Recorded during islands of relative calm as songwriter Clarke Sondermann cared for a partner in the wake of a stage IV cancer diagnosis, Lowlight Visions was never intended to be a document of grief or mourning. The thirteen-track collection became a kind of life raft, a way to float above the immense pain and preserve the deep love felt for his ailing partner. “The songs come from the intersection of tremendous love and tremendous fear,” he says, “and though the fear is very present, communicating the love was my intention.” The Washboard Abs set that tremendous love adrift in arrangements that, while never quite detaching themselves from a formula of twinkling, finger-picked guitars entangling gently over breakbeat drums, promote a quietly propulsive healing. Sondermann and co. process the uncertainty of illness by putting order to chaos—a form of ultra-harmonious musical housekeeping.

If there’s any criticism to be made of this particular coping mechanism on Lowlight Visions, it’s that Sondermann’s vision is perhaps too well realized to reveal any of the negative emotions bubbling beneath the surface without seriously digging into the lyrics. Put this album on in the background, allow the placid surroundings and ambient textures to swirl around you, and you’ll come away with a strong feeling of romantic nostalgia rather than a broken heart. However, this may be exactly what The Washboard Abs intended to create: an escapist fantasy from the very real pain that creates lyrics like “Can I play dumb / Or try forgetting / The fear of ending?” Though you may have to detach yourself from the beautiful surface to hear it, those moments of sheer emotional terror are well worth listening for.

But if one is to take the purely escapist route, The Washboard Abs’ cinematic, sentimental vision is more than enough to sweep you away. They’re masterful at creating cross-hatched guitar arpeggios peppered with melodic fragments and layering percussion around them in a race to fill the gaps. Certain tracks, like latecomer “Brittle Bones,” go the extra mile in their rhythmic free-for-all, ending up in a gently pulsating landscape not dissimilar to a weepier Stereolab or Tycho.
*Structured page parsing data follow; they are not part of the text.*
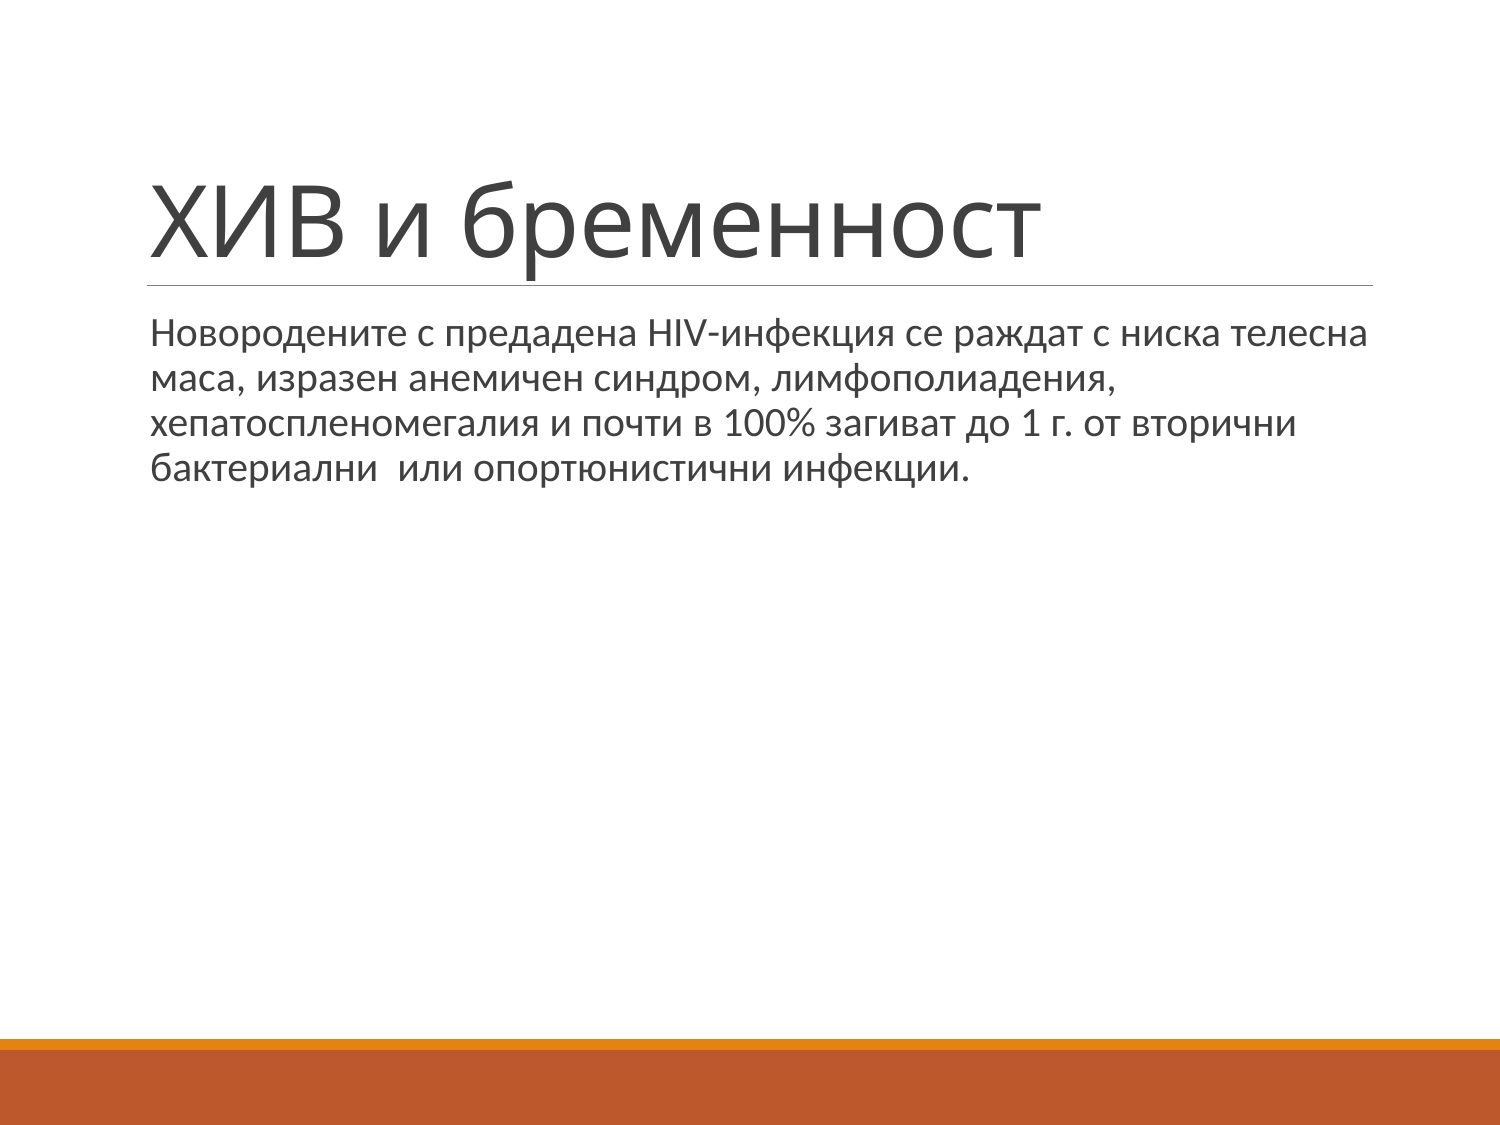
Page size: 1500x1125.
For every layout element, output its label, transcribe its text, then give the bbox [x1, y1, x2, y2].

list Новородените с предадена HIV-инфекция се раждат с ниска телесна маса, изразен анемичен синдром, лимфополиадения, хепатоспленомегалия и почти в 100% загиват до 1 г. от вторични бактериални или опортюнистични инфекции. [135, 302, 1373, 963]
title ХИВ и бременност [135, 47, 1373, 285]
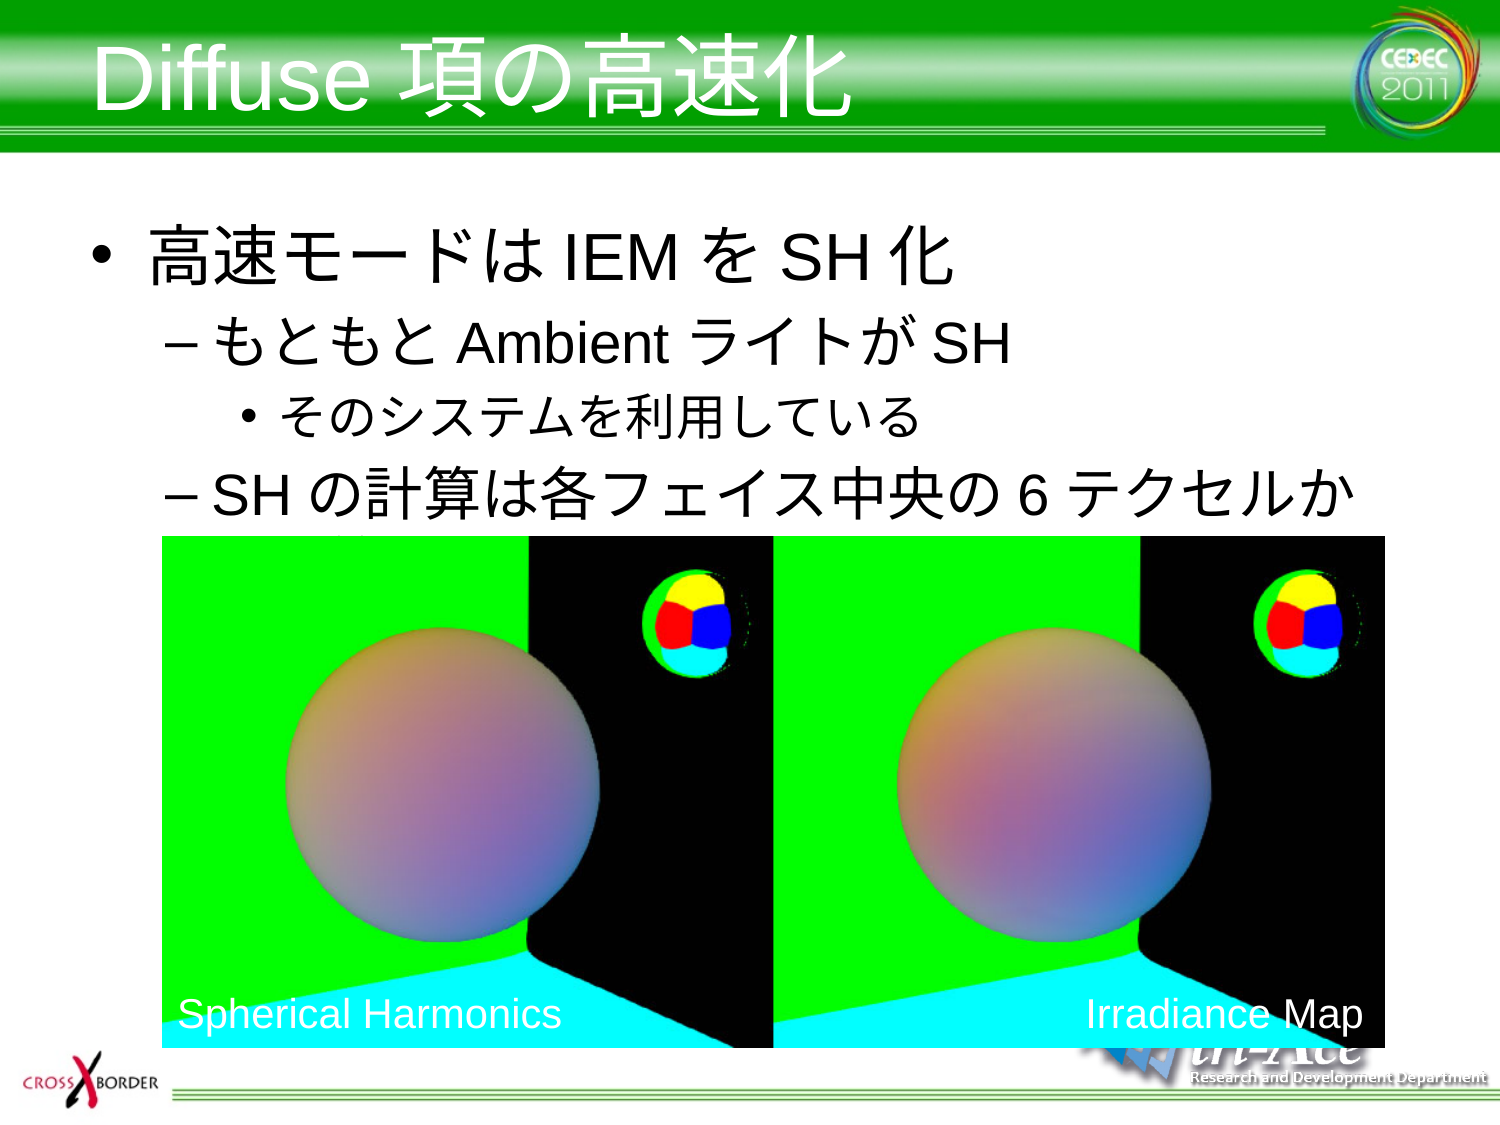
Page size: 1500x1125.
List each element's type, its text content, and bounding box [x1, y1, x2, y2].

list 高速モードはIEMをSH化 もともとAmbientライトがSH そのシステムを利用している SHの計算は各フェイス中央の6テクセルから計算 [75, 206, 1425, 993]
picture [0, 0, 1500, 155]
title Diffuse項の高速化 [74, 7, 1426, 140]
picture [0, 536, 1500, 1125]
Lest you accuse the Abs of simply piling on rhythmic flourishes, they even succeed at creating some impressively ghostly soundscapes on the haunting “Pareidolia.” For the most part, however, Lowlight Visions is a record concerned primarily with dreamy drift. The circular melodies they craft on tracks like highlight “Return to You” sound like they could go on forever, rotating endlessly in hypnotic bliss.

While Lowlight Visions may not immediately evoke the heart-wrenching loss that spurred The Washboard Abs to action, it can provide the same kind of shelter that it gave its creators. Lost in the chiming of guitars and the delicate mellotron, vibraphone, and synthesizer ornamentations adorning its brittle edges, you might find the sweet solace that’s been eluding you too.